Jawarharlal Nehru called Bali “the morning of the world.” Flower-filled offerings are continually renewed; the air is scented with incense and sings with the notes of ceremonial bells and ancient gamelan orchestras. For the Balinese, life’s most meaningful journeys take us through veils of illusion to discover Alangö, a word that means much more than beauty. It begins with Ongkara, the sound that contains all sounds, and rwabhineda, the inseparable opposites of fire and water, life and death, male and female, colors and emotions.

As Nehru saw, the Balinese world is filled with Alangö. Colors, music, words and fragrances connect the inner world of the self (bhuana alit, the microcosm) to the outer world (bhuana agung, the macrocosm). These connections are expressed in myriad forms: in flower offerings that serve as cosmological maps; in rituals of purification, concentrating the mind on the sound of a single bell, and in the shimmering melodic cycles created by gamelan orchestras.

The journey into Alangö takes many forms, from personal quests to the living theatre of villages testing the potency of their sacred masks in spiritual combat, and the controlled flickering of a dancer’s eyes as she becomes a Cendrawasih, the bird of paradise. Alangö is also present in the lifelong labor of farmers as they shape their terraced ricefields to resemble faceted jewels, and give thanks to the Goddesses of the Lake, the Earth and the Rice Mother.

In the Balinese world time, like music, moves in cyclical patterns. Every 210 days, the celebration of Galungan marks the time allotted for the growth of a single rice crop, and bamboo poles holding offerings grown in the fields are placed at the entrance to every house, as invitations to join the family and their ancestors for ten days of feasting. At longer intervals, villages come together to bring offerings of thanks and prayers to the gods at their temples, which culminate on the slopes of the highest volcano, Mount Agung at the mother temple of Besakih. Following the Balinese calendar, which keeps track of the span of time in many dimensions, from one day weeks to the kalpas (ages of the world), the human journey to master and transcend our raw emotions is celebrated in the grandest of all temple festivals, held once a century at Besakih.

(Saved entries)
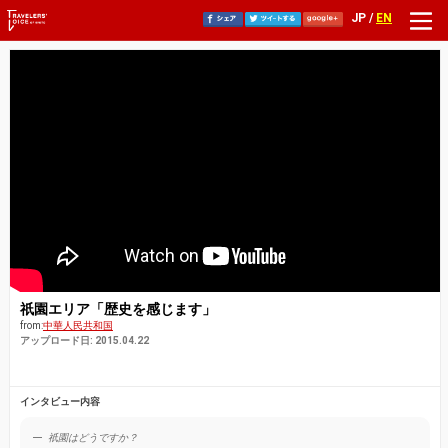
JP /
EN
祇園エリア「歴史を感じます」
from:
中華人民共和国
アップロード日: 2015.04.22
インタビュー内容
祇園はどうですか？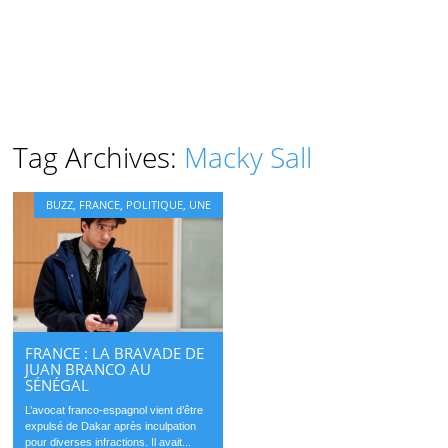
Tag Archives:
Macky Sall
BUZZ
,
FRANCE
,
POLITIQUE
,
UNE
FRANCE : LA BRAVADE DE
JUAN BRANCO AU
SÉNÉGAL
L’avocat franco-espagnol vient d’être
expulsé de Dakar après inculpation
pour diverses infractions. Il avait...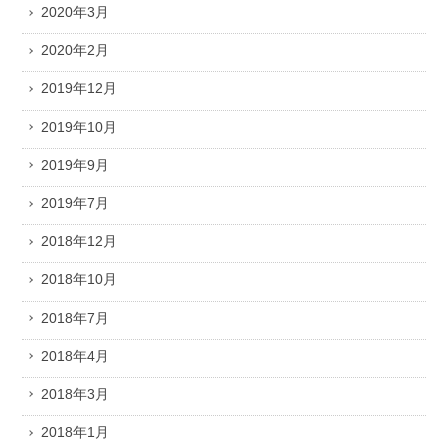
2020年3月
2020年2月
2019年12月
2019年10月
2019年9月
2019年7月
2018年12月
2018年10月
2018年7月
2018年4月
2018年3月
2018年1月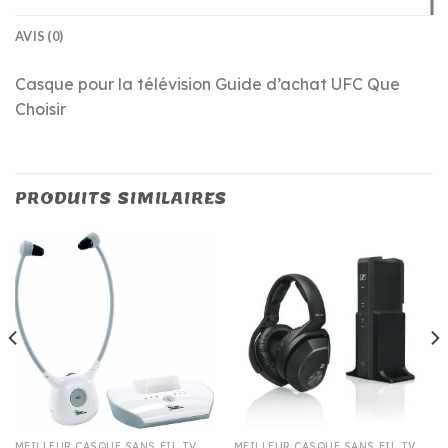
AVIS (0)
Casque pour la télévision Guide d’achat UFC Que
Choisir
PRODUITS SIMILAIRES
MEILLEUR CASQUE SANS FIL TV
MEILLEUR CASQUE SANS FIL TV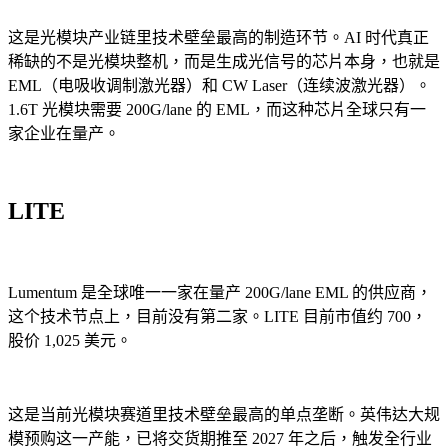
这是光模块产业链里技术壁垒最高的制造环节。AI 时代真正
稀缺的不是光模块整机，而是生成光信号的芯片本身，也就是
EML（电吸收调制激光器）和 CW Laser（连续波激光器）。
1.6T 光模块需要 200G/lane 的 EML，而这种芯片全球只有一
家企业在量产。
LITE
Lumentum 是全球唯一一家在量产 200G/lane EML 的供应商，
这个技术节点上，目前没有第二家。LITE 目前市值约 700，
股价 1,025 美元。
这是当前光模块赛道里技术壁垒最高的单点垄断。英伟达大规
模预购这一产能，已将交货期推至 2027 年之后，触发全行业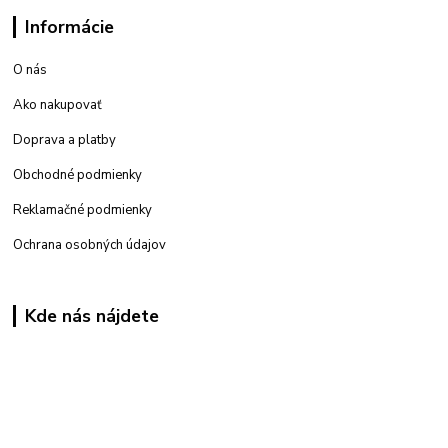
Informácie
O nás
Ako nakupovať
Doprava a platby
Obchodné podmienky
Reklamačné podmienky
Ochrana osobných údajov
Kde nás nájdete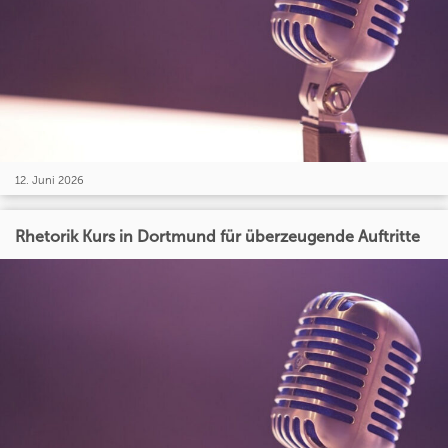
12. Juni 2026
Rhetorik Kurs in Dortmund für überzeugende Auftritte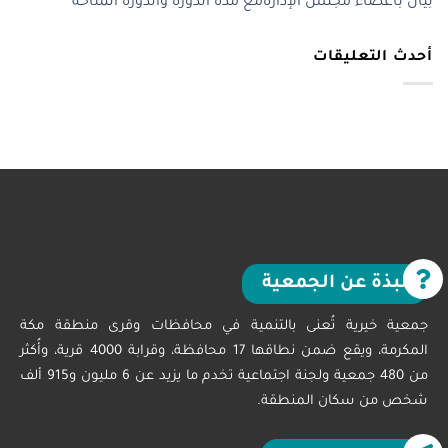
بيان بأعضاء مجلس الإدارةمع مدة الدورة والدورة المتاحة
أحدث التعليقات
نبذة عن الجمعية
جمعية خيرية تُعنى بالتنمية في محافظات وقرى منطقة مكة
المكرمة، ويقع ضمن نطاقها 17 محافظة، وقرابة 4000 قرية، وأُكثر
من 480 جمعية ولجنة اجتماعية تخدم ما يزيد عن 6 مليون و915 ألف
شخص من سكان المنطقة.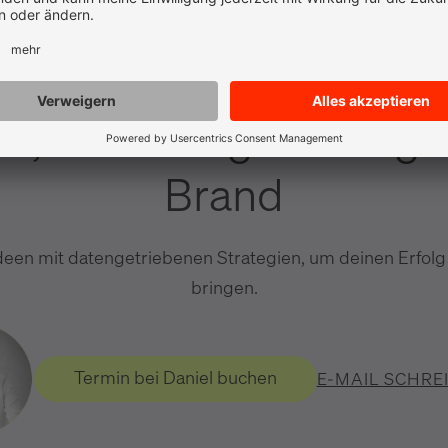
e, Marketing & Design
Brand
deen mit datengetriebenen Strategien, um deinen Erfolg
bringen.
Termin bei Daniel buchen
E-MAIL SCHRE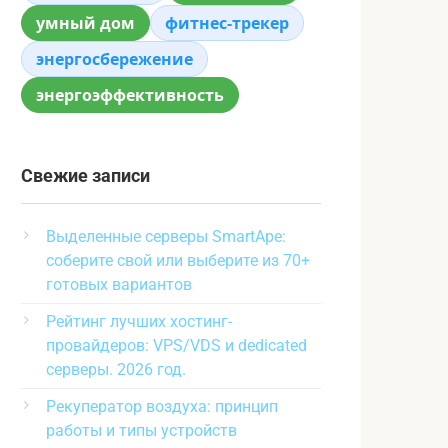
умный дом
фитнес-трекер
энергосбережение
энергоэффективность
Свежие записи
Выделенные серверы SmartApe:
соберите свой или выберите из 70+
готовых вариантов
Рейтинг лучших хостинг-
провайдеров: VPS/VDS и dedicated
серверы. 2026 год.
Рекуператор воздуха: принцип
работы и типы устройств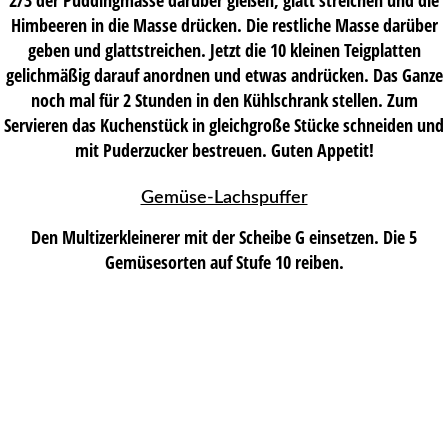
Himbeeren in die Masse drücken. Die restliche Masse darüber
geben und glattstreichen. Jetzt die 10 kleinen Teigplatten
gelichmäßig darauf anordnen und etwas andrücken. Das Ganze
noch mal für 2 Stunden in den Kühlschrank stellen. Zum
Servieren das Kuchenstück in gleichgroße Stücke schneiden und
mit Puderzucker bestreuen. Guten Appetit!
Gemüse-Lachspuffer
Den Multizerkleinerer mit der Scheibe G einsetzen. Die 5
Gemüsesorten auf Stufe 10 reiben.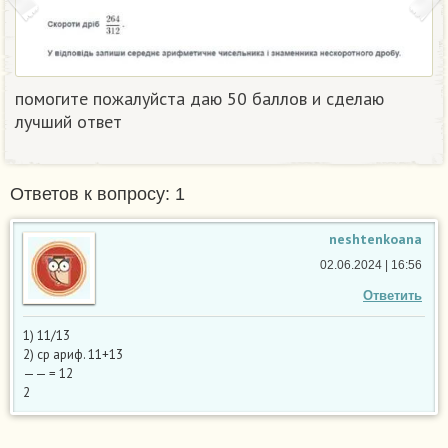
помогите пожалуйста даю 50 баллов и сделаю
лучший ответ ​
Ответов к вопросу: 1
neshtenkoana
02.06.2024 | 16:56
Ответить
1) 11/13
2) ср ариф. 11+13
—— = 12
2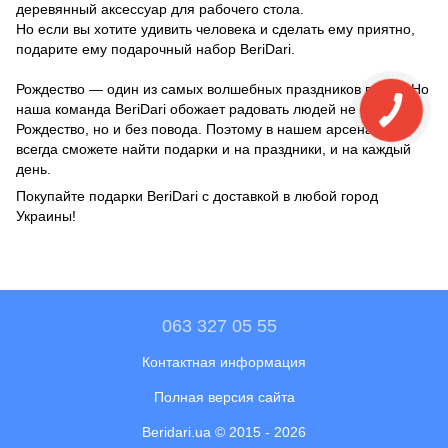
деревянный аксессуар для рабочего стола.
Но если вы хотите удивить человека и сделать ему приятно,
подарите ему подарочный набор BeriDari.
Рождество — один из самых волшебных праздников в году. Но
наша команда BeriDari обожает радовать людей не только в
Рождество, но и без повода. Поэтому в нашем арсенале вы
всегда сможете найти подарки и на праздники, и на каждый
день.
Покупайте подарки BeriDari с доставкой в любой город
Украины!
063 327 05 55
Контактная информация
Полная версия сайта
Beridari.ua © 2015 - 2026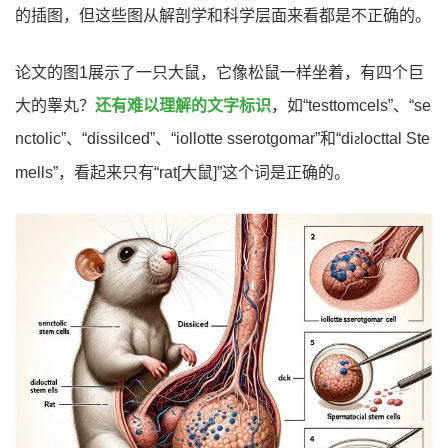
的插图，但这些图从解剖学和科学层面来看都是不正确的。
论文的图
1
展示了一只大鼠，它像松鼠一样坐着，有四个巨
大的睾丸？
还有难以理解的文字标识
，如
“testtomcels”
、
“se
nctolic”
、
“dissilced”
、
“iollotte sserotgomar”
和
“di
locttal Ste
ƨ
mells”
，看起来只有“
rat[
大鼠
]
”这个词是正确的。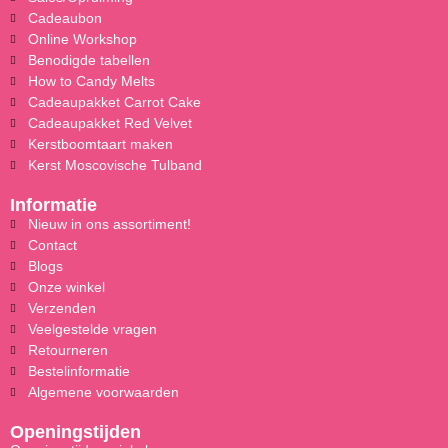
Cadeaubon
Online Workshop
Benodigde tabellen
How to Candy Melts
Cadeaupakket Carrot Cake
Cadeaupakket Red Velvet
Kerstboomtaart maken
Kerst Moscovische Tulband
Informatie
Nieuw in ons assortiment!
Contact
Blogs
Onze winkel
Verzenden
Veelgestelde vragen
Retourneren
Bestelinformatie
Algemene voorwaarden
Openingstijden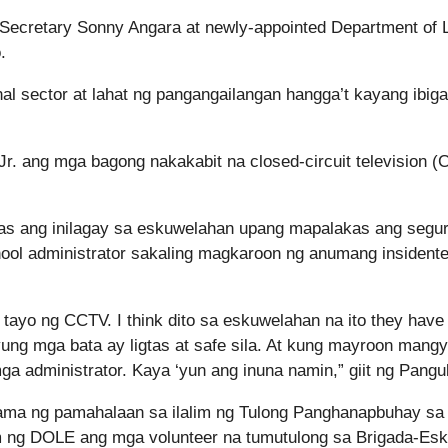
Secretary Sonny Angara at newly-appointed Department of 
.
nal sector at lahat ng pangangailangan hangga’t kayang ibig
r. ang mga bagong nakakabit na closed-circuit television 
s ang inilagay sa eskuwelahan upang mapalakas ang segur
ool administrator sakaling magkaroon ng anumang insident
tayo ng CCTV. I think dito sa eskuwelahan na ito they have
ung mga bata ay ligtas at safe sila. At kung mayroon mangy
 administrator. Kaya ‘yun ang inuna namin,” giit ng Pangu
nama ng pamahalaan sa ilalim ng Tulong Panghanapbuhay sa 
 ng DOLE ang mga volunteer na tumutulong sa Brigada-Es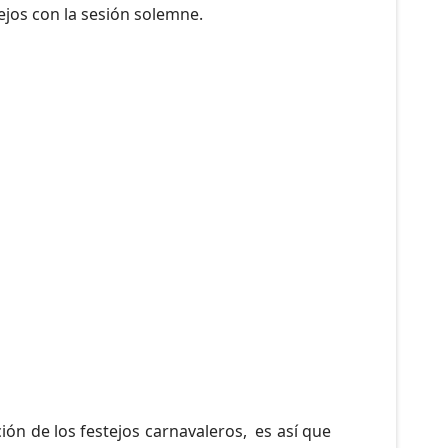
tejos con la sesión solemne.
ón de los festejos carnavaleros, es así que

◆ EXERCISE SET:
(a) According to the passage on Bali, how often is the celebration of Galungan held?
(b) Transcribe the part of the passage on Bali that opens with the words containing "Jawarharlal Nehru called" and closes with "colors and emotions.", preserving every word and punctuation mark.

◆ RESPONSES:
(a) Every 210 days.

(b)
Jawarharlal Nehru called Bali “the morning of the world.” Flower-filled offerings are continually renewed; the air is scented with incense and sings with the notes of ceremonial bells and ancient gamelan orchestras. For the Balinese, life’s most meaningful journeys take us through veils of illusion to discover Alangö, a word that means much more than beauty. It begins with Ongkara, the sound that contains all sounds, and rwabhineda, the inseparable opposites of fire and water, life and death, male and female, colors and emotions.